Etiketler: ,


Bütün denizlerimizde, çoğunlukla Marmara ve Ege de ılıman suların kayalıklarında yaşayan, bol bulunan ve sevilen yerli balıklarımızdandır. Sürüler halinde yaşar. Suların ısı şartlarına göre bahar aylarından Ağustosa kadar üreme yapar. Çeşitli türleri denizlerimizde yaşar. Kuyruğu lekeli ve çizgili olanı İsparoz/İspari olarak tanınır. Lezzetli eti ve bol avlanmasıyla ekonomik değeri yüksek bir balıktır.




Karagöz Avı

Mercan avında olduğu gibi karagöz avında da takımların sulara ve balıkların iriliklerine göre değişik kalınlık ve tiplerde hazırlanması gerekir.

Takımları misina kalınlıklarına göre ayıracak olursak;

a) İnce Takımlar
Köstekler: 0.25 - 0.30
Beden: 0.30 - 0.35
Olta: 0.35 - 0.40

b) Orta Kalınlıkta Takımlar
Köstekler: 0.35 - 0.40
Beden: 0.40 - 0.45
Olta: 0.50 - 0.55

c) Kalın Takımlar
Köstekler: 0.45 - 0.50 - 0.55
Beden: 0.50 - 0.55 - 0.60
Olta: 0.55 - 0.60 - 0.70

Takımları tiplerine göre ayıracak olursak;

a) Köstekli karagöz takımı
b) Uzun köstekli karagöz takımı
c) Zokalı takım
d) Çift göz iskandilli karagöz takımı
e) Dip sürütmesi takımı

Bu takımları yukarda belirttiğimiz gibi sulara ve balıkların iriliğine göre çeşitli kalınlıklarda hazırlayabiliriz.
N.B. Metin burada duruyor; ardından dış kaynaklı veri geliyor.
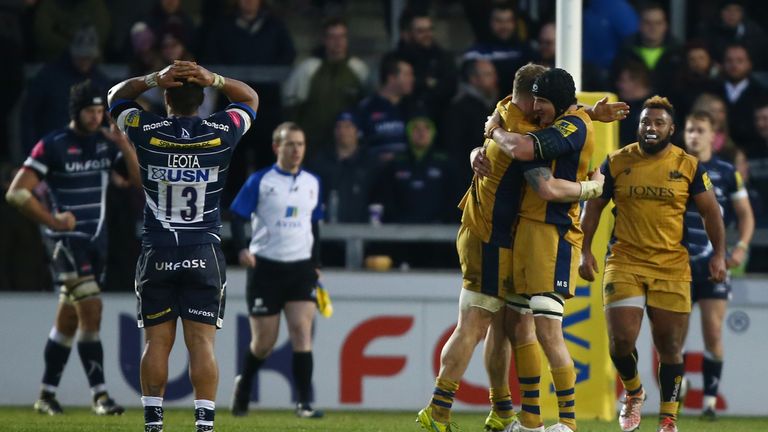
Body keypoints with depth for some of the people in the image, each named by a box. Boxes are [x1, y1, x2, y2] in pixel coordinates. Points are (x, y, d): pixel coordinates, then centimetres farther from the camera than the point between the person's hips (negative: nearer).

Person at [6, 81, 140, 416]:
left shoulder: (106, 143, 6)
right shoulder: (53, 146, -10)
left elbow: (140, 180, 2)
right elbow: (17, 193, -10)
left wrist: (125, 147, -12)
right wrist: (52, 220, -14)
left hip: (96, 239, 6)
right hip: (68, 239, -6)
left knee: (69, 319, 11)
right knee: (91, 310, -18)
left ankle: (47, 396, 20)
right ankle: (99, 395, -18)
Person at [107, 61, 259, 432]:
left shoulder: (146, 132, -6)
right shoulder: (222, 133, -4)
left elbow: (117, 95, 14)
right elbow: (250, 98, 15)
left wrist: (154, 79, -2)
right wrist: (214, 80, -1)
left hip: (157, 254, 0)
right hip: (204, 255, 0)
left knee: (157, 342, 3)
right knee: (202, 343, -3)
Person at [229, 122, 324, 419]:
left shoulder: (312, 183, 9)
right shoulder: (259, 182, -4)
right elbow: (237, 217, -4)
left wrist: (316, 265, 16)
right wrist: (242, 249, -21)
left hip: (301, 268, 3)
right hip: (265, 268, -3)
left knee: (302, 331, -12)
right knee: (264, 341, 3)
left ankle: (304, 403, -12)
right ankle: (243, 386, 32)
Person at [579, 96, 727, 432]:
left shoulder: (689, 166, 1)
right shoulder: (617, 163, 3)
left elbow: (710, 212, 7)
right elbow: (594, 207, 10)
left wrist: (719, 254, -1)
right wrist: (585, 251, 3)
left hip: (672, 268, 0)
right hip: (625, 263, 0)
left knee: (669, 346, 1)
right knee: (621, 339, -10)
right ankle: (633, 392, 20)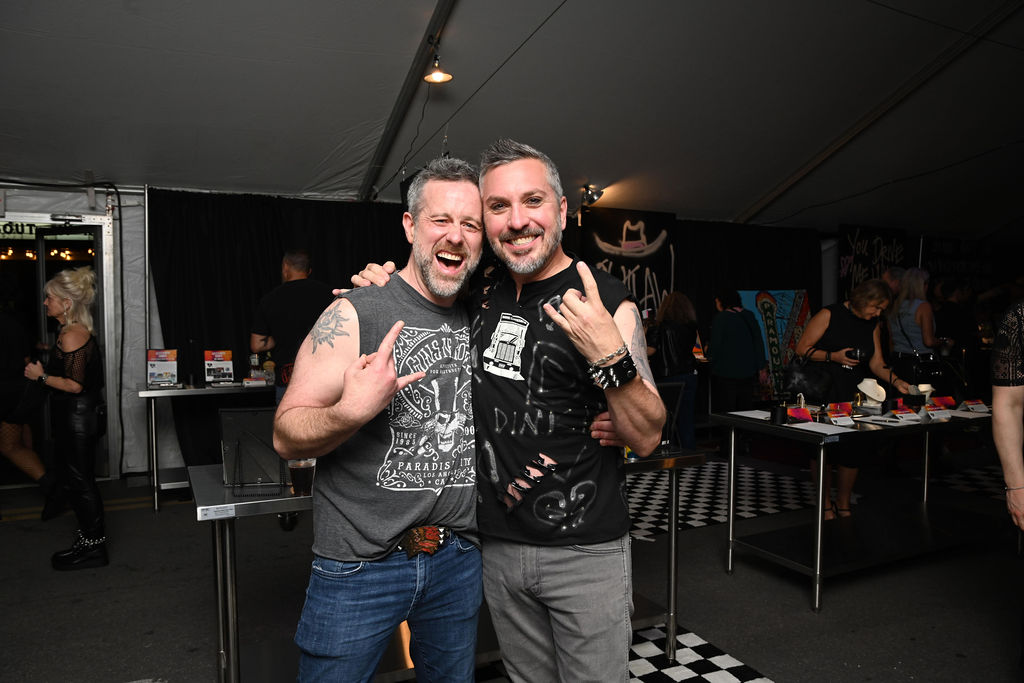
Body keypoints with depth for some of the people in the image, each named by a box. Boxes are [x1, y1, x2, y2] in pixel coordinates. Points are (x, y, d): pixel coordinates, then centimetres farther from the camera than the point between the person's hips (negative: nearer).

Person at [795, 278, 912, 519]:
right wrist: (834, 357, -16)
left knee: (852, 449, 2)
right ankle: (825, 503, 17)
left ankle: (843, 503, 21)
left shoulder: (872, 325, 13)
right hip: (822, 394, -5)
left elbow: (877, 363, 11)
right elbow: (802, 348, -7)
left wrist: (896, 381, -4)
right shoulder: (829, 315, -5)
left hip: (853, 396, 5)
Önemli olan, köstekler bedene ve beden oltaya bağlanırken misina kalınlıklarının uyumudur. Örneğin köstek 0.30’sa, bedenin 0.35, oltanın 0.40 olması gibi.





Köstekli Karagöz Takımı

80 kulaç uzunluğunda 0.45 veya 0.50 numara misina kelebeğe (mantara) sarıldıktan sonra ucuna 2 cm.’lik bir fırdöndü bağlanır. Fırdöndünün diğer gözüne de takımın bedenini teşkil eden 1 kulaç uzunluğunda 0.40-0.45’lik misina bağlanır. Bedene birer karış uzunluğunda 0.40 - 0.45’lik misina bağlanır ve birer karış uzunluğunda 0.35 veya 0.40’lık iki köstek takılır. Üstten ve alttan birer kez düğümlenen kösteklerin araları birbirine karışmayacak şekilde ayarlanmıştır. Kösteklere 2 veya 3 no. çapraz, kısa saplı çelik iğneler bağlanır. Bedenin en altına bir kasa yapılarak 100- 160 gr. ağırlığında iskandil takılır. Av mahalline gelinip kerteriz alındıktan sonra, demir atılır ve olta suya koyverilir. Yem olarak midye, karides, akyem parçalan kullanılır. İskandil dibi bulduktan sonra dibin taş olup olmadığı da belli olur. İskandili yatırmadan hafifçe dibe değdirerek olta apikoda tutulur. Bu tür takımlar akıntısız sularda kullanılır.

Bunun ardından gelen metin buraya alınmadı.